11. Graphical user interface versus command line
With the advent of PowerShell the command line has made a little bit of a comeback. After many decades of clicking buttons and dragging and dropping suddenly it is cool again to sit in front of a console and type cryptic command line statements with options a mile wide. All jokes aside, a version control system must have a command line tool, so you can automate its functions and, if no other API is provided, integrate it with development, build and deployment tools.
While command line tools are very good for automating common tasks, they are not so great for human - machine interaction. It is kind of the reason we developed graphical user interfaces in the first place. In the "olden days" on UNIX we did make due with DIFF output in a console to see what changed in a file, but really only because we had to. Today we have graphical diff and merge tools, explorer-style user interfaces that makes it easier to find the desired versions or changed parts of a version. We no longer have to repeatedly issue the same command because we scrolled past the relevant output in a command line.
Some systems are command line only. Graphical tools are provided by third party vendors, sometimes for a fee and sometimes free. Evaluate what is available and how often it is updated to keep up with the actual system you choose.
12. Common traps and pitfalls
While many developers have spent years using different version control systems and learned some of these lessons the hard way, System Admins and DevOps are generally new to version control. So here is a list, albeit incomplete, of some common problems you will face with such systems.
- The holiday neglect: People go on vacation. They get sick. Attend weddings. You need to have rules and procedures which cover when people need to submit their changes. I have seen SourceSafe repositories with files still checked out to employees who left three years ago, so make rules and enforce them.
- Trust the system fallacy: Always check on a regular basis if you can still access your repository. Can you still retrieve, view and compare older versions? Updates to the software, corrupted database files, file shares which no longer exist, changed permissions and so forth can all throw you a curveball when you need to retrieve something from an older version.
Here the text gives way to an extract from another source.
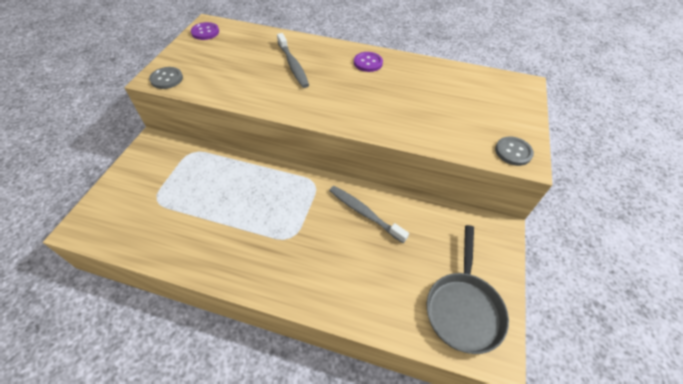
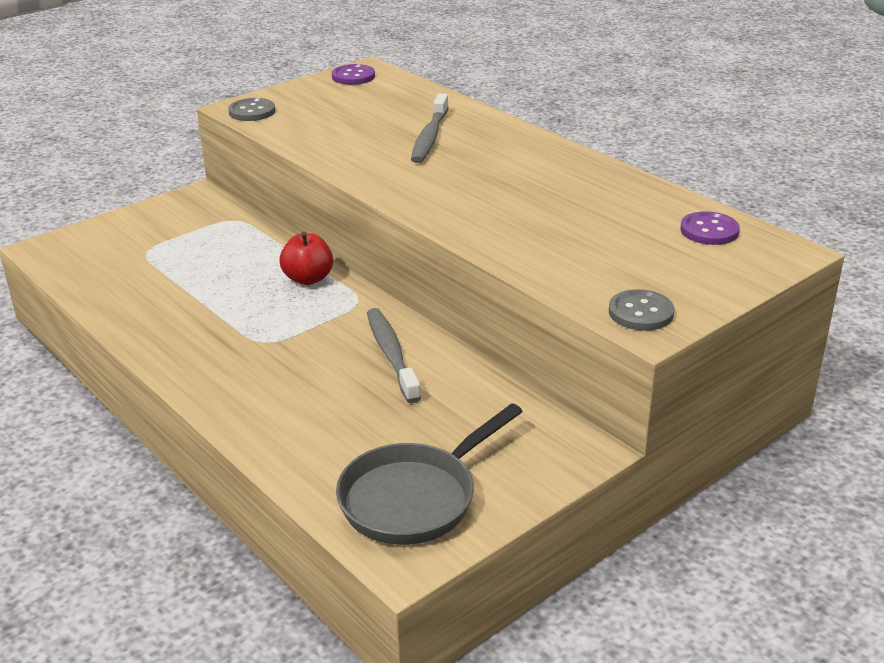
camera: 35 degrees right, 20 degrees down
purple button [354,52,383,72] -> purple button moved to [680,211,740,245]
none -> red apple [279,232,333,285]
- Misplaced faith in the cloud: With almost continuous internet connectivity we think less and less about where our data is stored. If it is "in the cloud" we have grown to assume that someone else will protect, backup and, if necessary, restore our data. Pretend your internet connection goes out and stays out for days. Assume your cloud storage provider got hacked and data just disappeared. Can you still operate? Can you recover? Turn off your DSL or cable modem and see what still works.
- Lightning does not strike twice: Yes, it actually does. If your laptop gets fried by a power surge, so can the NAS you placed your repository on. It is possible to lose your source code and all your version history in one quick spark and a cloud of magic smoke escaping. Invest in surge protectors, backups and offsite storage even if you have a version control system.
- Don't forget the manager: Depending on the size of your team, you will need a part-time or full-time manager for your version control system. Don't forget to task someone with updating, and managing the software and its repositories.